Q: What advice can you give users working on live cell imaging?
A: My advice to people who are looking to buy a new imaging instrument is to have the vendor bring the instrument to your lab and demonstrate how it works using your samples, in your environment. Second, don’t forget to get the hardware for autofocus, especially if you are doing time-lapse experiments, because it makes a huge difference. For live cell imaging you are also going to need some kind of incubation chamber. There are two types of incubators—one that sits on the microscope stage and the other that sits around the stage and includes the lenses. One big challenge is that the lens, which includes a big chunk of metal, sucks all the heat away. So if you don’t heat the lens, you have a temperature difference between the sample and the lens, particularly with an oil immersion lens where you have direct contact between the lens and the glass on which the sample is kept. To avoid that, you will need a lens heater along with a stage-top incubator or you will need an incubator that encloses the lens as well. Maintaining the right focus and the right temperature are two of the most important things in live cell imaging.

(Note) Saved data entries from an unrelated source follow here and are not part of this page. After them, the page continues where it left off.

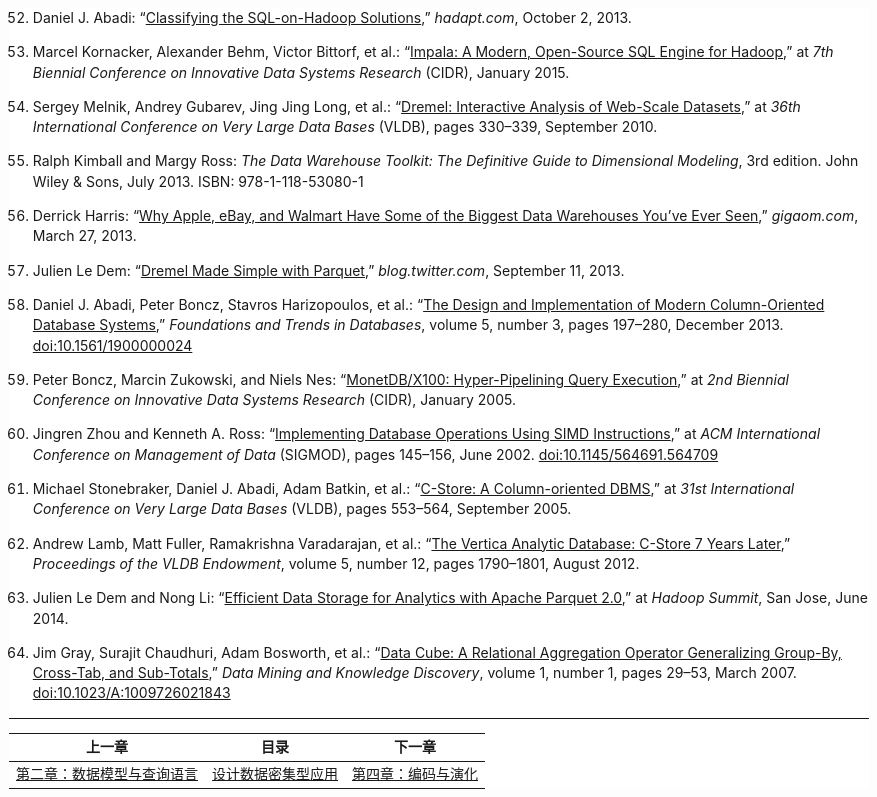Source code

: 52. Daniel J. Abadi: “[Classifying the SQL-on-Hadoop Solutions](https://web.archive.org/web/20150622074951/http://hadapt.com/blog/2013/10/02/classifying-the-sql-on-hadoop-solutions/),” *hadapt.com*, October 2, 2013.

53. Marcel Kornacker, Alexander Behm, Victor Bittorf, et al.: “[Impala: A Modern, Open-Source SQL Engine for Hadoop](http://pandis.net/resources/cidr15impala.pdf),” at *7th Biennial Conference on Innovative Data Systems Research* (CIDR), January 2015.

54. Sergey Melnik, Andrey Gubarev, Jing Jing Long, et al.: “[Dremel: Interactive Analysis of Web-Scale Datasets](http://research.google.com/pubs/pub36632.html),” at *36th International Conference on Very Large Data Bases* (VLDB), pages
    330–339, September 2010.

55. Ralph Kimball and Margy Ross: *The Data Warehouse Toolkit: The Definitive Guide to Dimensional Modeling*, 3rd edition. John Wiley & Sons, July 2013. ISBN: 978-1-118-53080-1

56. Derrick Harris: “[Why Apple, eBay, and Walmart Have Some of the Biggest Data Warehouses You’ve Ever Seen](http://gigaom.com/2013/03/27/why-apple-ebay-and-walmart-have-some-of-the-biggest-data-warehouses-youve-ever-seen/),” *gigaom.com*, March 27, 2013.

57. Julien Le Dem: “[Dremel Made Simple with Parquet](https://blog.twitter.com/2013/dremel-made-simple-with-parquet),” *blog.twitter.com*, September 11, 2013.

58. Daniel J. Abadi, Peter Boncz, Stavros Harizopoulos, et al.: “[The Design and Implementation of Modern Column-Oriented Database Systems](http://cs-www.cs.yale.edu/homes/dna/papers/abadi-column-stores.pdf),” *Foundations and Trends in Databases*, volume 5, number 3, pages 197–280, December 2013. [doi:10.1561/1900000024](http://dx.doi.org/10.1561/1900000024)

59. Peter Boncz, Marcin Zukowski, and Niels Nes: “[MonetDB/X100: Hyper-Pipelining Query Execution](http://www.cidrdb.org/cidr2005/papers/P19.pdf),”
    at *2nd Biennial Conference on Innovative Data Systems Research* (CIDR), January 2005.

60. Jingren Zhou and Kenneth A. Ross: “[Implementing Database Operations Using SIMD Instructions](http://www1.cs.columbia.edu/~kar/pubsk/simd.pdf),”
    at *ACM International Conference on Management of Data* (SIGMOD), pages 145–156, June 2002.
    [doi:10.1145/564691.564709](http://dx.doi.org/10.1145/564691.564709)

61. Michael Stonebraker, Daniel J. Abadi, Adam Batkin, et al.: “[C-Store: A Column-oriented DBMS](http://www.vldb2005.org/program/paper/thu/p553-stonebraker.pdf),”
    at *31st International Conference on Very Large Data Bases* (VLDB), pages 553–564, September 2005.

62. Andrew Lamb, Matt Fuller, Ramakrishna Varadarajan, et al.: “[The Vertica Analytic Database: C-Store 7 Years Later](http://vldb.org/pvldb/vol5/p1790_andrewlamb_vldb2012.pdf),” *Proceedings of the VLDB Endowment*, volume 5, number 12, pages 1790–1801, August 2012.

63. Julien Le Dem and Nong Li: “[Efficient Data Storage for Analytics with Apache Parquet 2.0](http://www.slideshare.net/julienledem/th-210pledem),” at *Hadoop Summit*, San Jose, June 2014.

64. Jim Gray, Surajit Chaudhuri, Adam Bosworth, et al.: “[Data Cube: A Relational Aggregation Operator Generalizing Group-By, Cross-Tab, and Sub-Totals](http://arxiv.org/pdf/cs/0701155.pdf),” *Data Mining and Knowledge Discovery*, volume 1, number 1, pages 29–53, March 2007. [doi:10.1023/A:1009726021843](http://dx.doi.org/10.1023/A:1009726021843)




------

| 上一章                               | 目录                            | 下一章                       |
| ------------------------------------ | ------------------------------- | ---------------------------- |
| [第二章：数据模型与查询语言](ch2.md) | [设计数据密集型应用](README.md) | [第四章：编码与演化](ch4.md) |

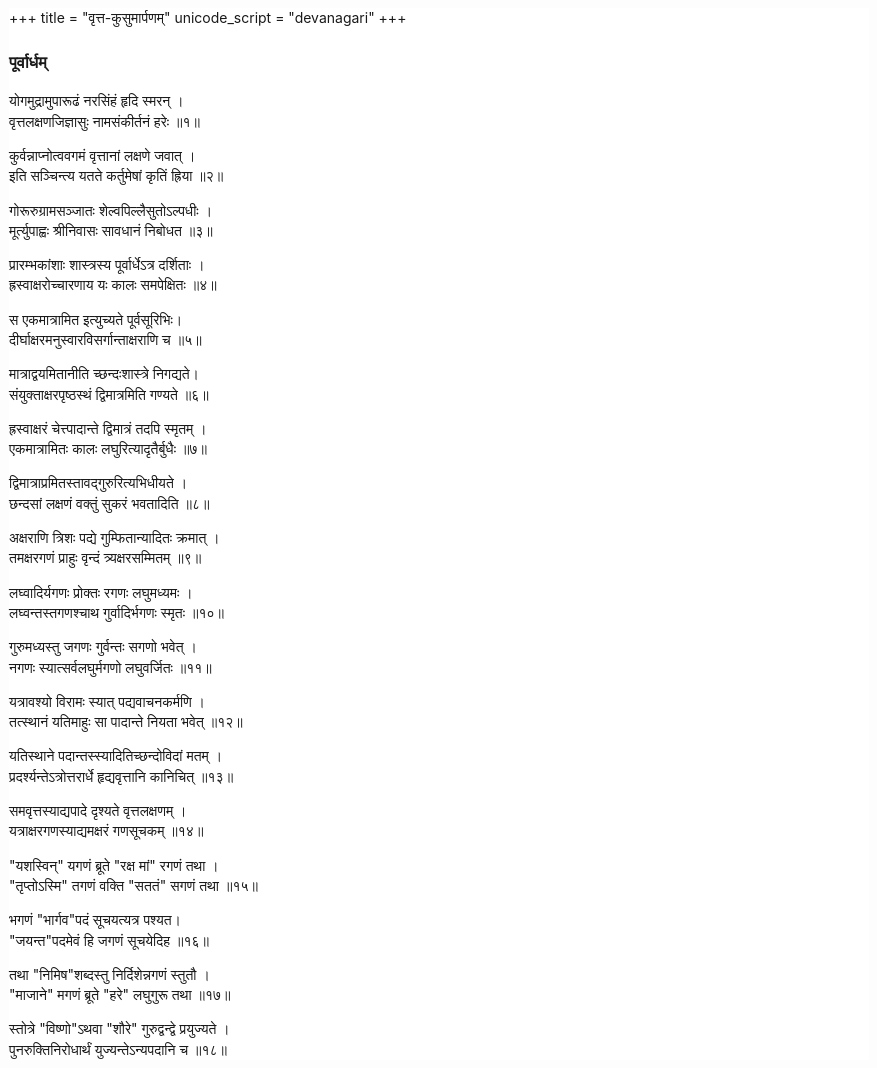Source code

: +++
title = "वृत्त-कुसुमार्पणम्"
unicode_script = "devanagari"
+++

### पूर्वार्धम्

योगमुद्रामुपारूढं नरसिंहं हृदि स्मरन् ।  
वृत्तलक्षणजिज्ञासुः नामसंकीर्तनं हरेः ॥१॥

कुर्वन्नाप्नोत्ववगमं वृत्तानां लक्षणे जवात् ।  
इति सञ्चिन्त्य यतते कर्तुमेषां कृतिं ह्रिया ॥२॥

गोरूरुग्रामसञ्जातः शेल्वपिल्लैसुतोऽल्पधीः ।  
मूर्त्युपाह्वः श्रीनिवासः सावधानं निबोधत ॥३॥

प्रारम्भकांशाः शास्त्रस्य पूर्वार्धेऽत्र दर्शिताः ।  
ह्रस्वाक्षरोच्चारणाय यः कालः समपेक्षितः ॥४॥

स एकमात्रामित इत्युच्यते पूर्वसूरिभिः।  
दीर्घाक्षरमनुस्वारविसर्गान्ताक्षराणि च ॥५॥

मात्राद्वयमितानीति च्छन्दःशास्त्रे निगद्यते।  
संयुक्ताक्षरपृष्ठस्थं द्विमात्रमिति गण्यते ॥६॥

ह्रस्वाक्षरं चेत्त्पादान्ते द्विमात्रं तदपि स्मृतम् ।  
एकमात्रामितः कालः लघुरित्यादृतैर्बुधैः ॥७॥

द्विमात्राप्रमितस्तावद्गुरुरित्यभिधीयते ।  
छन्दसां लक्षणं वक्तुं सुकरं भवतादिति ॥८॥

अक्षराणि त्रिशः पद्ये गुम्फितान्यादितः क्रमात् ।  
तमक्षरगणं प्राहुः वृन्दं त्र्यक्षरसम्मितम् ॥९॥

लघ्वादिर्यगणः प्रोक्तः रगणः लघुमध्यमः ।  
लघ्वन्तस्तगणश्चाथ गुर्वादिर्भगणः स्मृतः ॥१०॥

गुरुमध्यस्तु जगणः गुर्वन्तः सगणो भवेत् ।  
नगणः स्यात्सर्वलघुर्मगणो लघुवर्जितः ॥११॥

यत्रावश्यो विरामः स्यात् पद्यवाचनकर्मणि ।  
तत्स्थानं यतिमाहुः सा पादान्ते नियता भवेत् ॥१२॥

यतिस्थाने पदान्तस्स्यादितिच्छन्दोविदां मतम् ।  
प्रदर्श्यन्तेऽत्रोत्तरार्धे हृद्यवृत्तानि कानिचित् ॥१३॥

समवृत्तस्याद्यपादे दृश्यते वृत्तलक्षणम् ।  
यत्राक्षरगणस्याद्यमक्षरं गणसूचकम् ॥१४॥

"यशस्विन्" यगणं ब्रूते "रक्ष मां" रगणं तथा ।  
"तृप्तोऽस्मि" तगणं वक्ति "सततं" सगणं तथा ॥१५॥

भगणं "भार्गव"पदं सूचयत्यत्र पश्यत।  
"जयन्त"पदमेवं हि जगणं सूचयेदिह ॥१६॥

तथा "निमिष"शब्दस्तु निर्दिशेन्नगणं स्तुतौ ।  
"माजाने" मगणं ब्रूते "हरे" लघुगुरू तथा ॥१७॥

स्तोत्रे "विष्णो"ऽथवा "शौरे" गुरुद्वन्द्वे प्रयुज्यते ।  
पुनरुक्तिनिरोधार्थं युज्यन्तेऽन्यपदानि च ॥१८॥
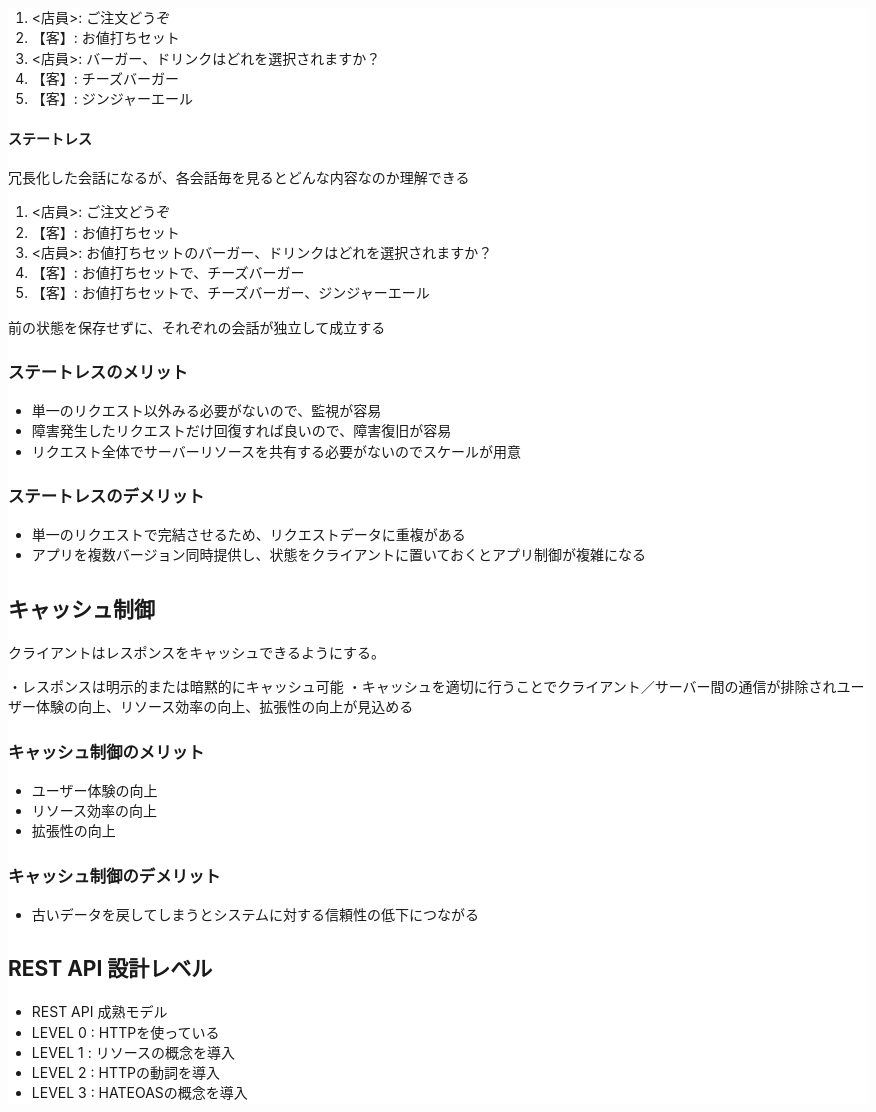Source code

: 1. <店員>: ご注文どうぞ
2. 【客】: お値打ちセット
3. <店員>: バーガー、ドリンクはどれを選択されますか？
4. 【客】: チーズバーガー
5. 【客】: ジンジャーエール


#### ステートレス
冗長化した会話になるが、各会話毎を見るとどんな内容なのか理解できる

1. <店員>: ご注文どうぞ
2. 【客】: お値打ちセット
3. <店員>: お値打ちセットのバーガー、ドリンクはどれを選択されますか？
4. 【客】: お値打ちセットで、チーズバーガー
5. 【客】: お値打ちセットで、チーズバーガー、ジンジャーエール

前の状態を保存せずに、それぞれの会話が独立して成立する

### ステートレスのメリット

- 単一のリクエスト以外みる必要がないので、監視が容易
- 障害発生したリクエストだけ回復すれば良いので、障害復旧が容易
- リクエスト全体でサーバーリソースを共有する必要がないのでスケールが用意

### ステートレスのデメリット

- 単一のリクエストで完結させるため、リクエストデータに重複がある
- アプリを複数バージョン同時提供し、状態をクライアントに置いておくとアプリ制御が複雑になる

## キャッシュ制御

クライアントはレスポンスをキャッシュできるようにする。

・レスポンスは明示的または暗黙的にキャッシュ可能
・キャッシュを適切に行うことでクライアント／サーバー間の通信が排除されユーザー体験の向上、リソース効率の向上、拡張性の向上が見込める

### キャッシュ制御のメリット

- ユーザー体験の向上
- リソース効率の向上
- 拡張性の向上

### キャッシュ制御のデメリット

- 古いデータを戻してしまうとシステムに対する信頼性の低下につながる

## REST API 設計レベル
- REST API 成熟モデル
- LEVEL 0 : HTTPを使っている
- LEVEL 1 : リソースの概念を導入
- LEVEL 2 : HTTPの動詞を導入
- LEVEL 3 : HATEOASの概念を導入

Another piece of advice is to use a # 1.5 (0.17 mm) coverslip if you are using an oil immersion lens for highresolution imaging, because all the optics are optimized for that thickness. You will not get the best results if you don’t use a coverslip with that particular thickness. The other challenge is the trade-off between the working distance and the resolution. Working distance is the distance between the front lens of your objective and the sample. For a thick sample you really need a confocal microscope, and you need a lens with a big working distance. In terms of equipment that I would like to buy, there is a super-resolution microscope that has much better resolution than other techniques. It is called a stimulated emission depletion microscope, and it can cost more than a million dollars!
Kate Phelps has a PhD in cell biology, with over 30 years of experience in microscopic imaging and more than 50 publications involving light and electron microscopy. She was trained in electron microscopy as an undergraduate at Yale University and she did her doctoral work at the University of Colorado. Her postdoctoral training was in the laboratory of Dr. D. Lansing Taylor, a pioneer in the application of modern fluorescence microscopy to biomedical research, including live cell imaging. Kate has been director of the University of Texas Southwestern Live Cell Imaging Facility since 2004. Since 2012, she thas also been the director of the UT Southwestern Electron Microscopy Facility.